Required action ▸ As the answer, set down the lines below from the one containing "## Problem statement" through the one containing "- **Outlier Analysis:**", exactly and inclusively, and no others.

Given data ▸
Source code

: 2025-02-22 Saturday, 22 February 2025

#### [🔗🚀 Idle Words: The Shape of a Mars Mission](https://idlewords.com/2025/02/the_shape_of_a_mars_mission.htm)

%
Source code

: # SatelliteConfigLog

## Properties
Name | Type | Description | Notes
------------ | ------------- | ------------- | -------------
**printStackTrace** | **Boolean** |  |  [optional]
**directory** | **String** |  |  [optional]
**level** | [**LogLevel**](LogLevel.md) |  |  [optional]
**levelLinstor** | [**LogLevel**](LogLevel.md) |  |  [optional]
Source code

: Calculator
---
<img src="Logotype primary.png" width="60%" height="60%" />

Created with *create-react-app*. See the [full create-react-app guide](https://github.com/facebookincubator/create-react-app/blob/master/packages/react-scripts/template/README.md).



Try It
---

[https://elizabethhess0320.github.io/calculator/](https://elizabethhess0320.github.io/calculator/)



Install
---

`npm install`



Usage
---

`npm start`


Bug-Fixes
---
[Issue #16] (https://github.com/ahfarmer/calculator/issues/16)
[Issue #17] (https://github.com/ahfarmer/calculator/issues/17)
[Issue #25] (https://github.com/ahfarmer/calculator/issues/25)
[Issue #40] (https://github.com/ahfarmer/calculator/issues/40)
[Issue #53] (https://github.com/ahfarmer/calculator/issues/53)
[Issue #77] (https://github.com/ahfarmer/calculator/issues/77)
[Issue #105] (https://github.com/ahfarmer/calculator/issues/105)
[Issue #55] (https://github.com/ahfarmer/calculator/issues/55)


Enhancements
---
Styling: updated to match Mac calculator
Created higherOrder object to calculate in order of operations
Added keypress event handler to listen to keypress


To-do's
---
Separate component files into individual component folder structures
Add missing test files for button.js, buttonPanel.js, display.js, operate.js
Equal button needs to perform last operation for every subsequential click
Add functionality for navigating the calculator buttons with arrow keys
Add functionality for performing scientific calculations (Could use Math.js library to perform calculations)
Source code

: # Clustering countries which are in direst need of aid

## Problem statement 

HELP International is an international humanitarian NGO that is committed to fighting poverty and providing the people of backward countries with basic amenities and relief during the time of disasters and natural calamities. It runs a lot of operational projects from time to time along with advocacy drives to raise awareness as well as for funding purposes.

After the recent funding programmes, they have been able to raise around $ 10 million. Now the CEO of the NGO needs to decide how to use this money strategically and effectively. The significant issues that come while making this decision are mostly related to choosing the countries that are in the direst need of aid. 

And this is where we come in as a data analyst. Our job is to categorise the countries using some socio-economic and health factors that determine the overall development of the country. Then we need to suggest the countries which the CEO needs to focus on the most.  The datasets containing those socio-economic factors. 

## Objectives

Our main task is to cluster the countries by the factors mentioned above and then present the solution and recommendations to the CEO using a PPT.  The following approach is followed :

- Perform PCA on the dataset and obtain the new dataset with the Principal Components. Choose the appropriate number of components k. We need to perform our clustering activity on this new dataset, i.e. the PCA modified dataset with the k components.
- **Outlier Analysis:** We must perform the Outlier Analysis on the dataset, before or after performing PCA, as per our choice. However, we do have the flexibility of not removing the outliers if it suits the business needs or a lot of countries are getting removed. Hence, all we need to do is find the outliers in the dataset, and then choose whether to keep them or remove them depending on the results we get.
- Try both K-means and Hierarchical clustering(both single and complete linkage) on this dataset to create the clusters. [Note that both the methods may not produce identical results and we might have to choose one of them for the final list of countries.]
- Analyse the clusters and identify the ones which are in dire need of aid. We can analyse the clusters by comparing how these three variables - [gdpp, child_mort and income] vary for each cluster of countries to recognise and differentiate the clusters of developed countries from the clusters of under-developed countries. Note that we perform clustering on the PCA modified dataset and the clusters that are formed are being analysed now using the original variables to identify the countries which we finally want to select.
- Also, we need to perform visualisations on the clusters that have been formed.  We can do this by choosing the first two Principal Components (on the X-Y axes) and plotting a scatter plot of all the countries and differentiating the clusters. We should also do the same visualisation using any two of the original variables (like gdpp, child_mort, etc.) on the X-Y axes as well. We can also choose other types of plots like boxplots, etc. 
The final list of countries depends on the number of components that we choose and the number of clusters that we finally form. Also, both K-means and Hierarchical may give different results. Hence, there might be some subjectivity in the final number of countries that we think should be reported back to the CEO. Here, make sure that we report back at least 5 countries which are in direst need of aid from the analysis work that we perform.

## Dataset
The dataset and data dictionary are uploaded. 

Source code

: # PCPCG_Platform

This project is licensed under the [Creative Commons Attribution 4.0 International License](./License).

Exercise solution ▸
## Problem statement 

HELP International is an international humanitarian NGO that is committed to fighting poverty and providing the people of backward countries with basic amenities and relief during the time of disasters and natural calamities. It runs a lot of operational projects from time to time along with advocacy drives to raise awareness as well as for funding purposes.

After the recent funding programmes, they have been able to raise around $ 10 million. Now the CEO of the NGO needs to decide how to use this money strategically and effectively. The significant issues that come while making this decision are mostly related to choosing the countries that are in the direst need of aid. 

And this is where we come in as a data analyst. Our job is to categorise the countries using some socio-economic and health factors that determine the overall development of the country. Then we need to suggest the countries which the CEO needs to focus on the most.  The datasets containing those socio-economic factors. 

## Objectives

Our main task is to cluster the countries by the factors mentioned above and then present the solution and recommendations to the CEO using a PPT.  The following approach is followed :

- Perform PCA on the dataset and obtain the new dataset with the Principal Components. Choose the appropriate number of components k. We need to perform our clustering activity on this new dataset, i.e. the PCA modified dataset with the k components.
- **Outlier Analysis:** We must perform the Outlier Analysis on the dataset, before or after performing PCA, as per our choice. However, we do have the flexibility of not removing the outliers if it suits the business needs or a lot of countries are getting removed. Hence, all we need to do is find the outliers in the dataset, and then choose whether to keep them or remove them depending on the results we get.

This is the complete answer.